With just three years having passed since its launch, Rock Health has graduated four classes of digital health startups, making it one of the most active and influential startups in the industry. The company has invested in a total of 72 companies, of which 55 are still active. The group has gone on to raise an impressive $207 million in additional venture funding, and three Rock Health startups have already been acquired. Lift Labs, which makes a spoon for Parkinson’s Disease patients that counteracts the effect of tremors, raised $1.8 million before being acquired by Google in 2012. Sessions, a personalized fitness app, was acquired by MyFitnessPal in February 2014. Pipette, a remote patient monitoring tool that helps health systems monitor post-acute recovery through a smartphone app, was a member of Rock Health’s inaugural class and was acquired by Ginger.io just a year after its launch.

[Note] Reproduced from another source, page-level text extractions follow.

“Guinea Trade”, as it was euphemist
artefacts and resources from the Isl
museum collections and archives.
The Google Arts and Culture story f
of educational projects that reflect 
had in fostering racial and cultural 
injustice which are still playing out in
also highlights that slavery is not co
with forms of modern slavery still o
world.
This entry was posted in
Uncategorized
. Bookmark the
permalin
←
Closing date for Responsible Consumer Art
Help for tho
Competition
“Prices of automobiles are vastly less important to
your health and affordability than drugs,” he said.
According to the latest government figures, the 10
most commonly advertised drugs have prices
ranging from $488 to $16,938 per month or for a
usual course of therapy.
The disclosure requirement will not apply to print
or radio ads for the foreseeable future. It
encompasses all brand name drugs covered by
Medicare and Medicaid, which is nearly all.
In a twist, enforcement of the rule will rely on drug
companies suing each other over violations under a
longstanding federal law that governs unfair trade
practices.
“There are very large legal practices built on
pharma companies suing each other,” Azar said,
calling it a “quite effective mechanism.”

To help its pool of startups go on to raise larger secondary rounds, Rock Health has also announced some strategic changes that it will put into place. First, the company is upping its commitment to these startups from a $100,000 investment to a $250,000 investment. The move is designed to reassure other VC firms that might invest in the startup themselves, but should also give startups a bit more runway before they need to start fundraising their Series A. In addition to the much larger seed round, Rock Health says it will be much more selective when accepting applications. Currently, the accelerator program accepts an average of three percent of the startups that apply, an acceptance rate lower than any Ivy League university. However, Rock Health announced this week that it will move to heighten its standards so that it is only accepting the top one or two percent of startups that apply to the program. Collectively, Rock Health hopes that this will result in early stage investments in well funded startups that VC will get behind and lead to commercial success.

Rock Health is currently recruiting its fifth class, with applications due by November 20 for a slot in its January program.